What the shift means for industrial occupiers

For anyone taking space in Slovakia, the nearshoring story is not an abstraction – it decides where the good buildings will be and what they will cost. Supplier operations that feed an assembly line need to sit close to it, so demand clusters tightly around the plants rather than spreading evenly. Around Bratislava, Trnava and Zilina that means a mature, competitive market where a tenant can compare standing buildings, a point we set out in The Slovak Industrial Property Market in 2026. Around Kosice it means something different: much of the specialised supplier space does not exist yet and will be built to order, the built-to-suit route we compare in Built-to-Suit vs Speculative Space in Slovakia. The practical read is to match your location to the plant you serve, and to move early in the east, where the pipeline is thin and the best sites near the Volvo plant will be committed well before production starts.

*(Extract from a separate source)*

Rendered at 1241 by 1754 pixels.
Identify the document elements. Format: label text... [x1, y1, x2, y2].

Rent still matters, and we break down what occupiers actually pay in Industrial Rent Levels in Slovakia 2026, but in a belt this concentrated, position comes first.

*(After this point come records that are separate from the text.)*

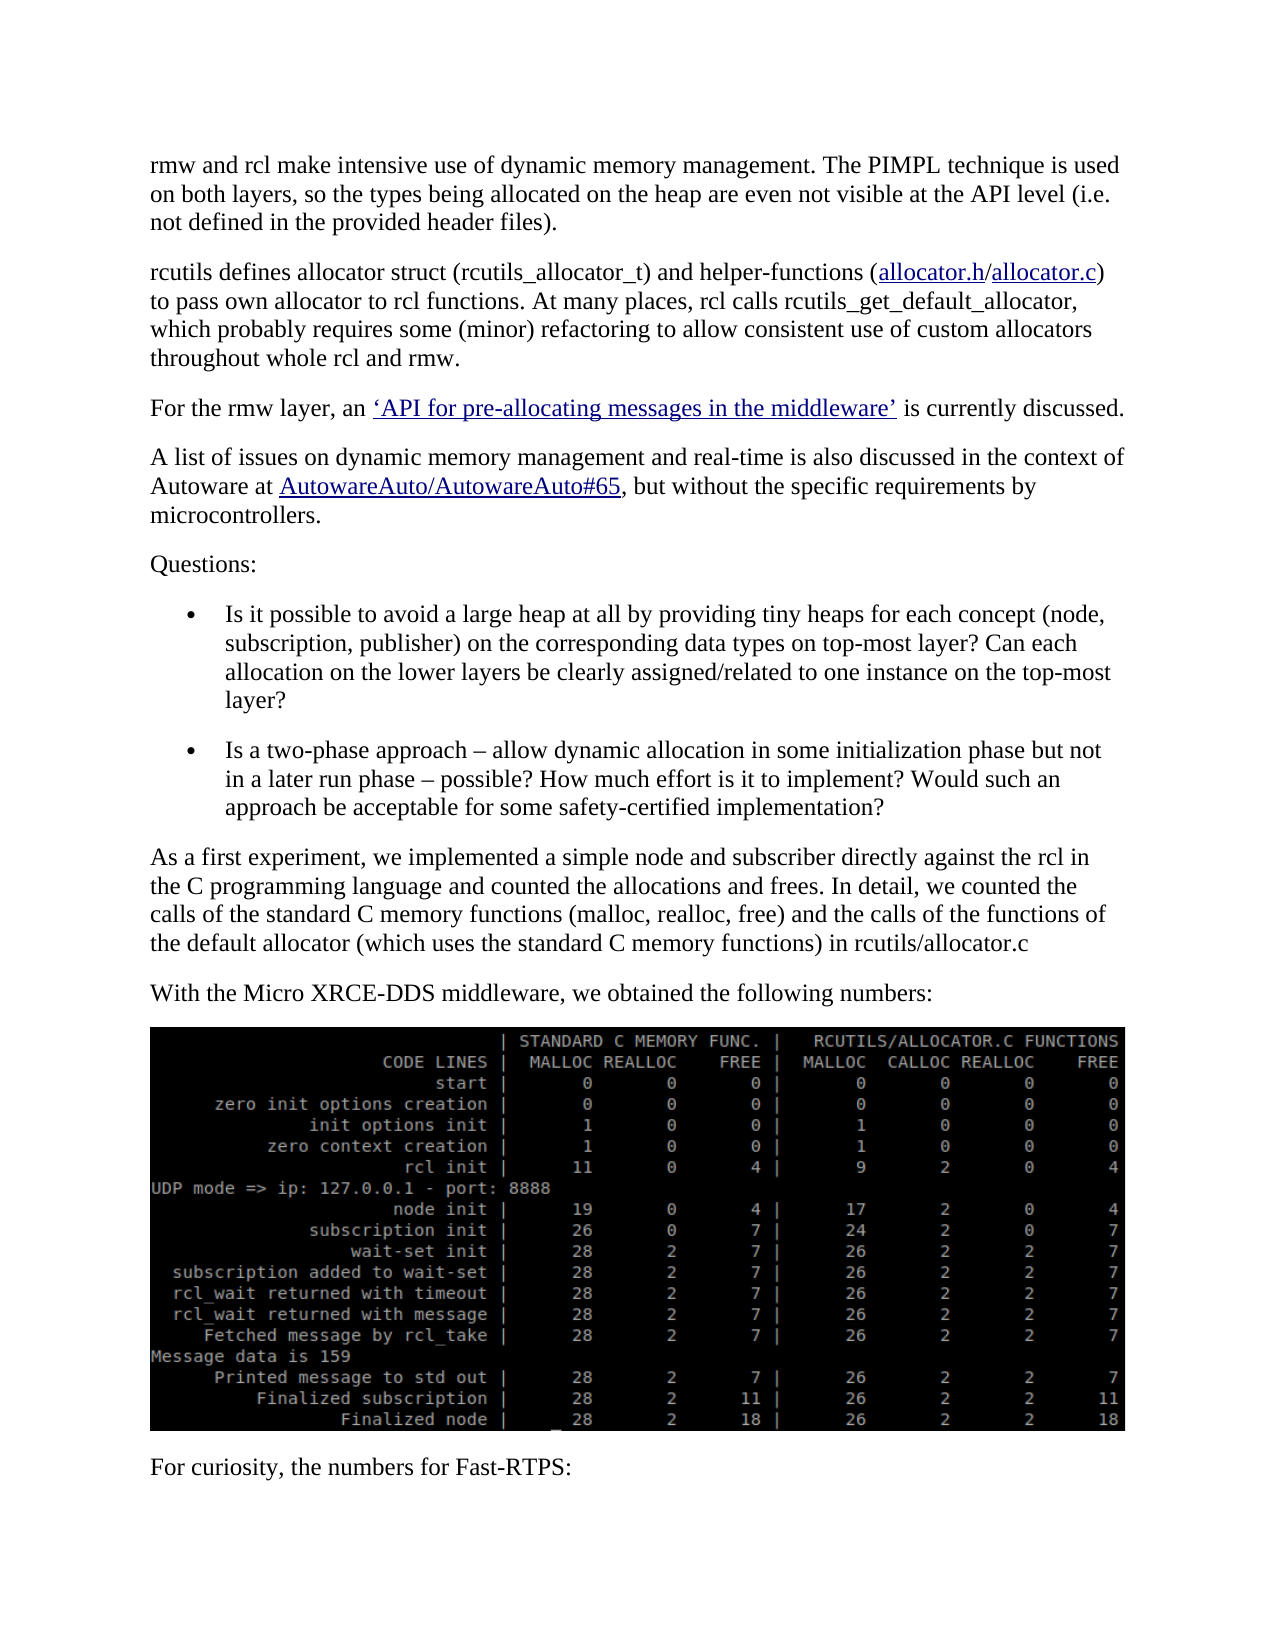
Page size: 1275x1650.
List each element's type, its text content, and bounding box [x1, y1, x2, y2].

text A list of issues on dynamic memory management and real-time is also discussed in the context of Autoware at AutowareAuto/AutowareAuto#65, but without the specific requirements by microcontrollers. [150, 442, 1125, 529]
text rcutils defines allocator struct (rcutils_allocator_t) and helper-functions (allocator.h/allocator.c) to pass own allocator to rcl functions. At many places, rcl calls rcutils_get_default_allocator, which probably requires some (minor) refactoring to allow consistent use of custom allocators throughout whole rcl and rmw. [150, 257, 1125, 372]
text For the rmw layer, an ‘API for pre-allocating messages in the middleware’ is currently discussed. [150, 393, 1125, 422]
list Is a two-phase approach – allow dynamic allocation in some initialization phase but not in a later run phase – possible? How much effort is it to implement? Would such an approach be acceptable for some safety-certified implementation? [187, 735, 1125, 821]
list Is it possible to avoid a large heap at all by providing tiny heaps for each concept (node, subscription, publisher) on the corresponding data types on top-most layer? Can each allocation on the lower layers be clearly assigned/related to one instance on the top-most layer? [187, 599, 1125, 714]
text For curiosity, the numbers for Fast-RTPS: [150, 1452, 1125, 1481]
text Questions: [150, 549, 1125, 578]
text As a first experiment, we implemented a simple node and subscriber directly against the rcl in the C programming language and counted the allocations and frees. In detail, we counted the calls of the standard C memory functions (malloc, realloc, free) and the calls of the functions of the default allocator (which uses the standard C memory functions) in rcutils/allocator.c [150, 842, 1125, 957]
text With the Micro XRCE-DDS middleware, we obtained the following numbers: [150, 978, 1125, 1007]
text rmw and rcl make intensive use of dynamic memory management. The PIMPL technique is used on both layers, so the types being allocated on the heap are even not visible at the API level (i.e. not defined in the provided header files). [150, 150, 1125, 236]
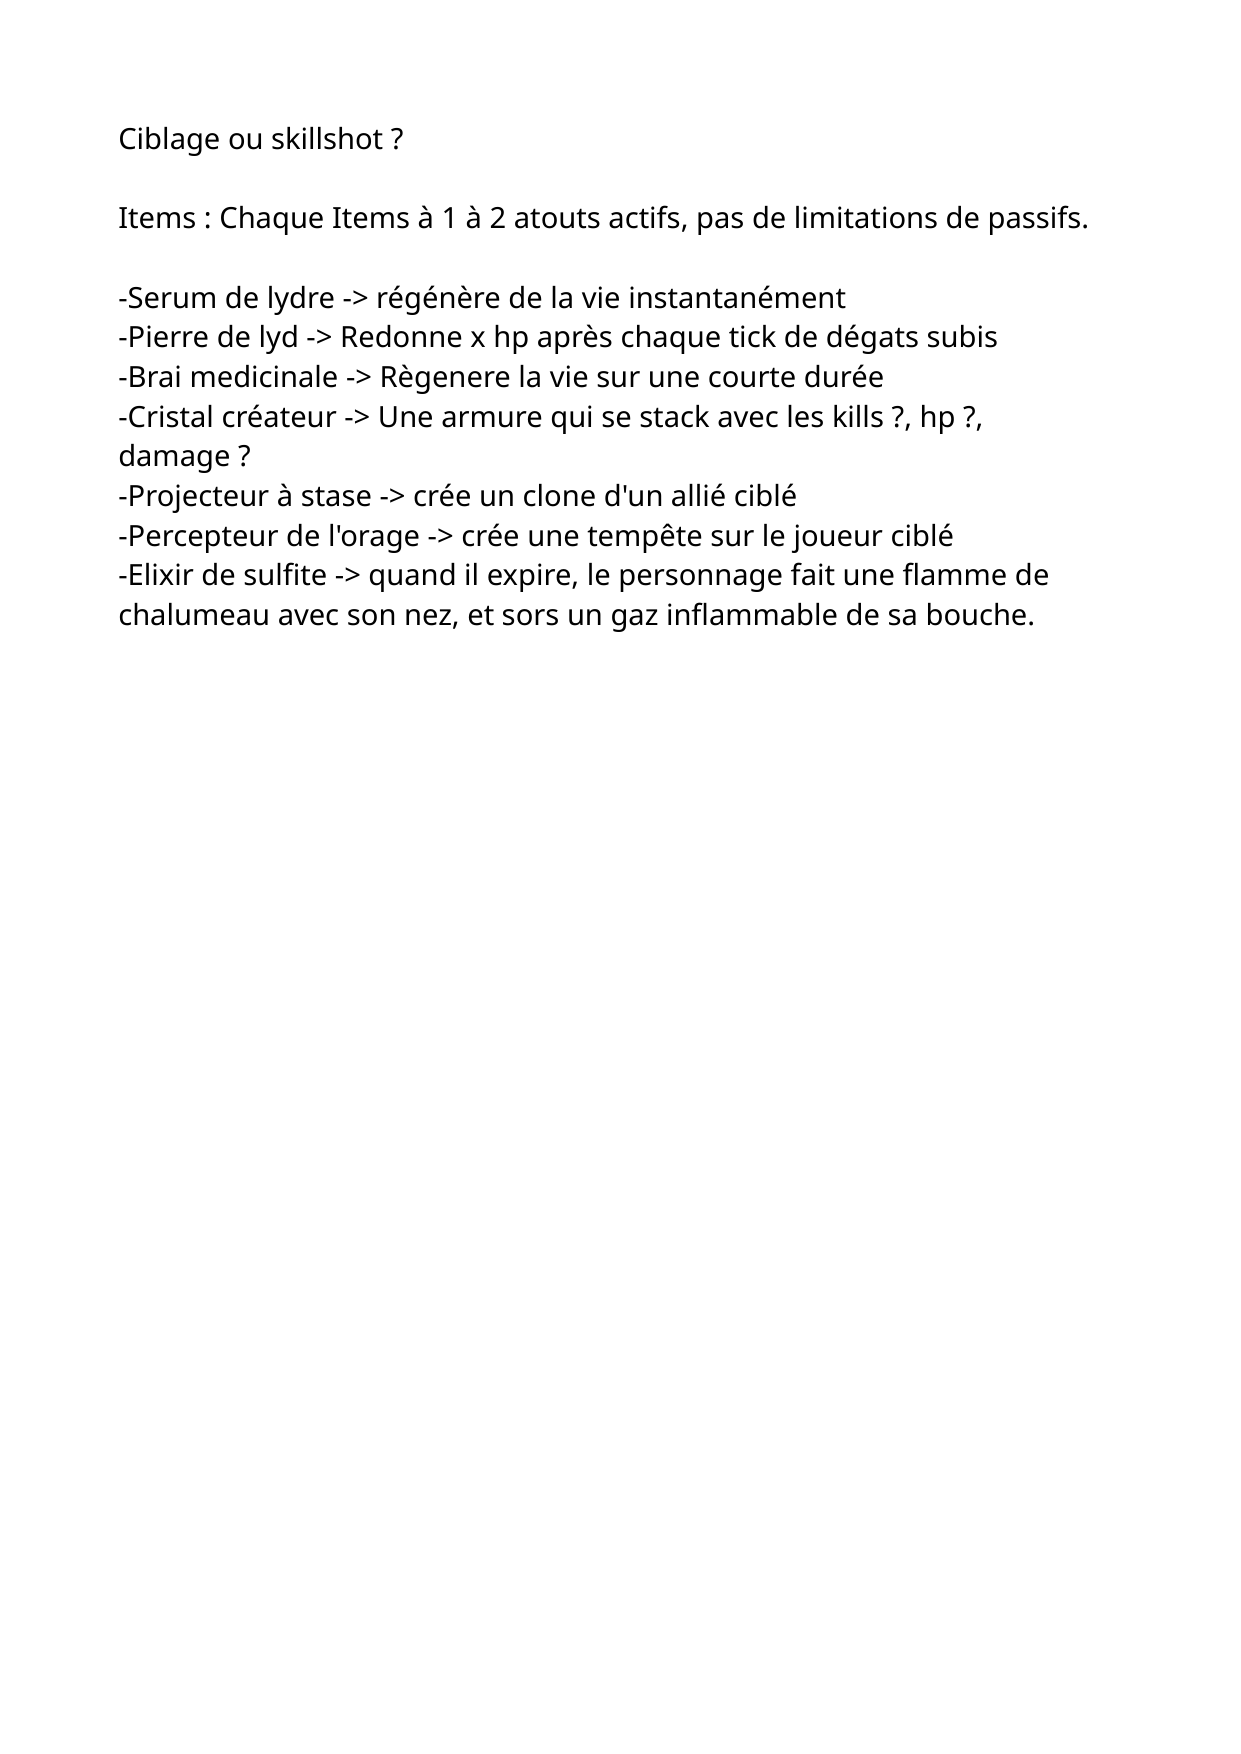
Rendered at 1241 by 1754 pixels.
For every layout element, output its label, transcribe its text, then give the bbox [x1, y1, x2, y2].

text -Elixir de sulfite -> quand il expire, le personnage fait une flamme de chalumeau avec son nez, et sors un gaz inflammable de sa bouche. [118, 555, 1122, 634]
text Items : Chaque Items à 1 à 2 atouts actifs, pas de limitations de passifs. [118, 197, 1122, 237]
text -Pierre de lyd -> Redonne x hp après chaque tick de dégats subis [118, 317, 1122, 356]
text -Serum de lydre -> régénère de la vie instantanément [118, 277, 1122, 317]
text -Projecteur à stase -> crée un clone d'un allié ciblé [118, 475, 1122, 515]
text -Brai medicinale -> Règenere la vie sur une courte durée [118, 356, 1122, 396]
text -Percepteur de l'orage -> crée une tempête sur le joueur ciblé [118, 515, 1122, 555]
text -Cristal créateur -> Une armure qui se stack avec les kills ?, hp ?, damage ? [118, 396, 1122, 475]
text Ciblage ou skillshot ? [118, 118, 1122, 158]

The risks that could stall the belt

None of this is guaranteed, and honest planning means naming what could go wrong. The clearest risk is trade policy. A large share of Slovak output is exported, and cars built here for the American market – notably at Volkswagen and Jaguar Land Rover – are exposed to US tariffs, which would hit the plants and their suppliers together (Slovak Spectator). The second risk is the electric transition itself: Slovakia’s new capacity, Volvo included, is being built around electric vehicles at a time when European EV demand has been uneven, so a slower switch would leave expensive new lines underused. The third is closer to home. Rising energy and labour costs, sharpened by government consolidation measures, are eroding the cost advantage that drew the industry here in the first place (Slovak Spectator). None of these cancels the nearshoring case – the plants, the skills and the location are real and hard to replicate – but they do mean the belt will grow in fits rather than a straight line. Occupiers should plan for a strong long-term trend carried on a bumpy road.
Conclusion
The Slovak automotive belt is the clearest example in Central Europe of nearshoring turning into concrete and steel. It already produces more cars per head than anywhere on earth, it anchors close to half of the country’s industrial revenue, and it is now extending east toward Kosice on the back of Volvo’s €1.2 billion plant. For occupiers the message is simple: capacity is moving, it is moving in a predictable direction, and the best positions – especially in the east – will be taken by those who read the map early. The output dip of 2024 and the tariff and EV risks are real, but they change the pace of the story, not its direction. Match your location to the plant you serve, move ahead of the pipeline in the east, and the belt works for you rather than around you.